(Exercise brief): Write out every line of the items below word for word, leaving out the pictures.

[Source records]
⁂
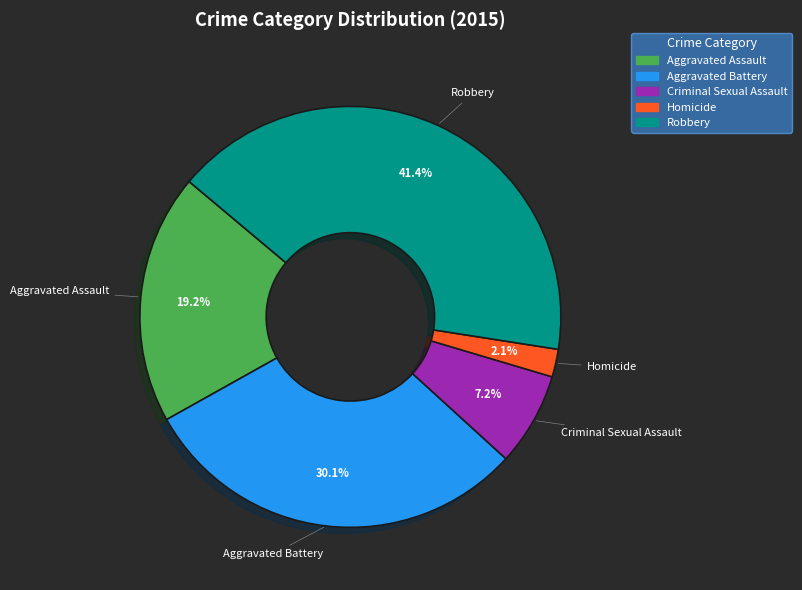

Combined, do Aggravated Battery and Aggravated Assault account for over 50%?

No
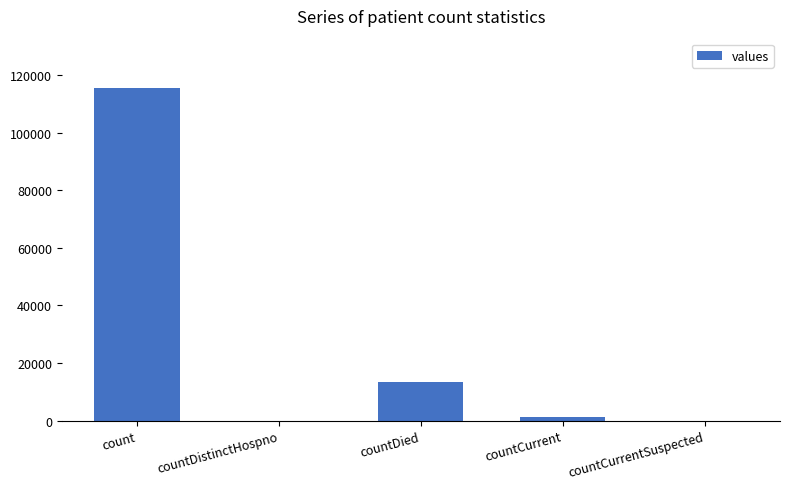

Which label corresponds to the largest value in the chart?

count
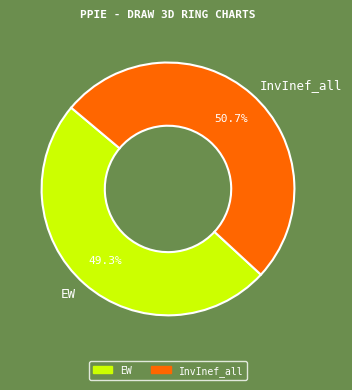

To the nearest percent, what is the difference between the largest and smallest slice percentages?

1%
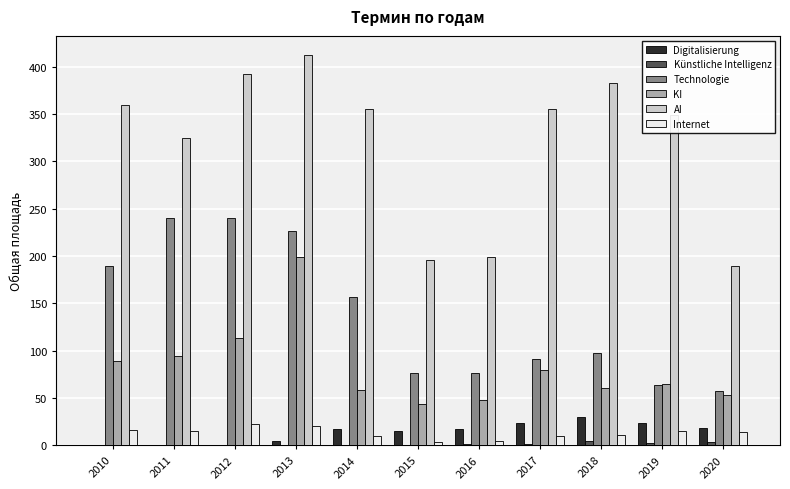

Where does the KI series first go above 65?

2010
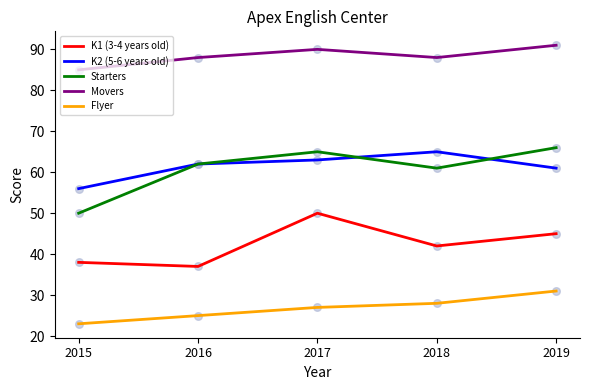

What is the total value across all series at 2015?

252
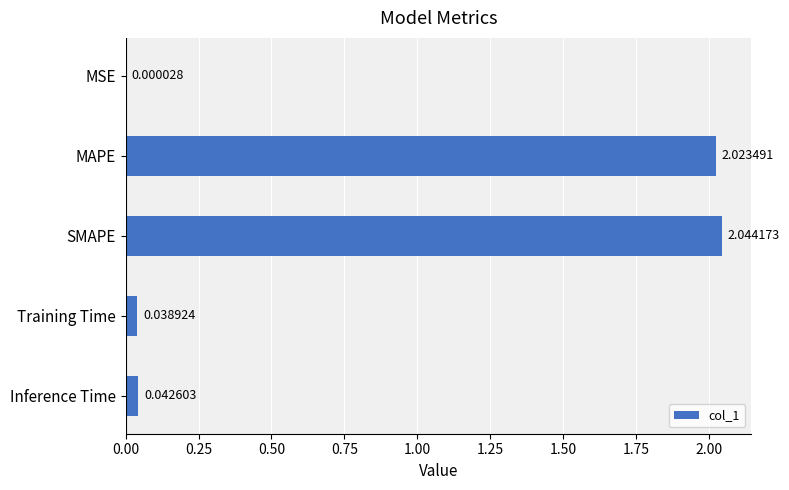

Between MAPE and Inference Time, which is larger?

MAPE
⁂
(Task answer):
Combined, do Aggravated Battery and Aggravated Assault account for over 50%?

No

Which label corresponds to the largest value in the chart?

count

To the nearest percent, what is the difference between the largest and smallest slice percentages?

1%

Where does the KI series first go above 65?

2010

What is the total value across all series at 2015?

252

Between MAPE and Inference Time, which is larger?

MAPE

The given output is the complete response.